Trem de força do 963

O 963 é equipado com um motor V-8 biturbo de 4,6 litros com potência de aproximadamente 680 cv, cuja origem remonta ao programa de corridas RS Spyder, operado pela Penske e vencedor de todos os títulos da categoria LMP2 na American Le Mans Series entre 2006 e 2008. O motor teve a cilindrada aumentada de 3,4 para 4,6 litros e, posteriormente, usado no superesportivo 918 Spyder, lançado em 2013.
O virabrequim plano e o curso curto dos pistões permitem um ponto de montagem baixo, o que ajuda a otimizar o centro de gravidade do carro. Enquanto o 918 Spyder utilizava o motor em configuração de aspiração atmosférica, o 963 emprega dois turbocarregadores fornecidos pela fabricante holandeses Van der Lee, com pressão de admissão moderada, instalados do lado quente do motor — o que otimiza a resposta ao acelerador.
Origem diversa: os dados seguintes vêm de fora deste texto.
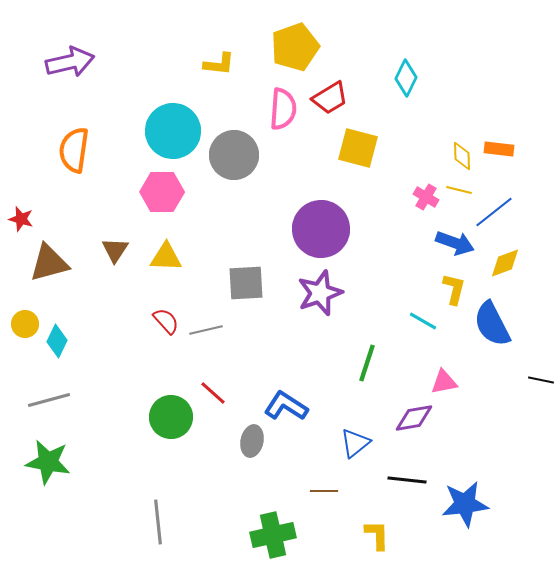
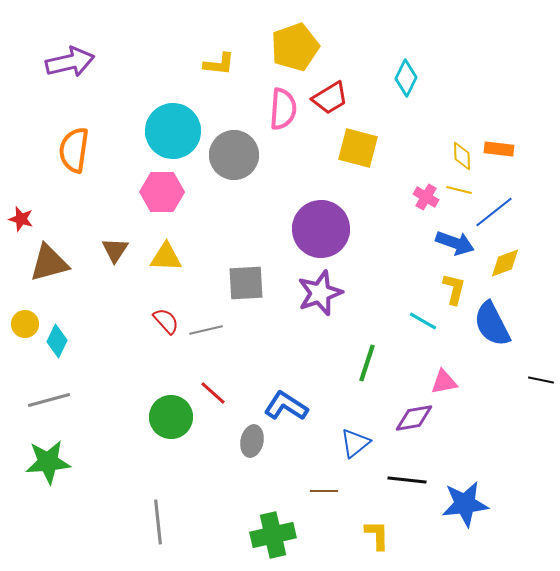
green star at (48, 462): rotated 15 degrees counterclockwise
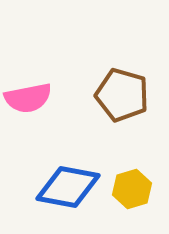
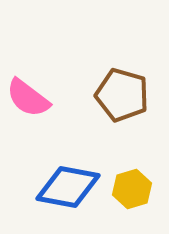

No total, cerca de 80% dos componentes do motor no 963 são compartilhados com o 918 Spyder, que já havia sido concebido para operar em conjunto com um sistema híbrido.
Os componentes padronizados do sistema de reforço elétrico são fornecidos pela Bosch (unidade motora-geradora, eletrônica e software) e pela Williams Advanced Engineering (bateria de alta tensão). A unidade motora-geradora (MGU), responsável pela entrega de potência e regeneração sob frenagem do eixo traseiro, trabalha em interação direta com o câmbio sequencial de sete marchas da Xtrac. A MGU fica alojada entre o motor a combustão e a caixa de câmbio.
O sistema elétrico híbrido opera com até 800 volts. A bateria padronizada tem capacidade de 1,35 kW·h, que pode ser mobilizada a qualquer momento durante a aceleração. Uma potência de 40,8 a 68 cv está disponível em curtos intervalos, sem alterar a potência total do trem de força. Quando o impulso elétrico da MGU entra em ação, a potência do motor a combustão — que pode ultrapassar 8.000 rpm (dependendo do Equilíbrio de Desempenho) — é automaticamente reduzida.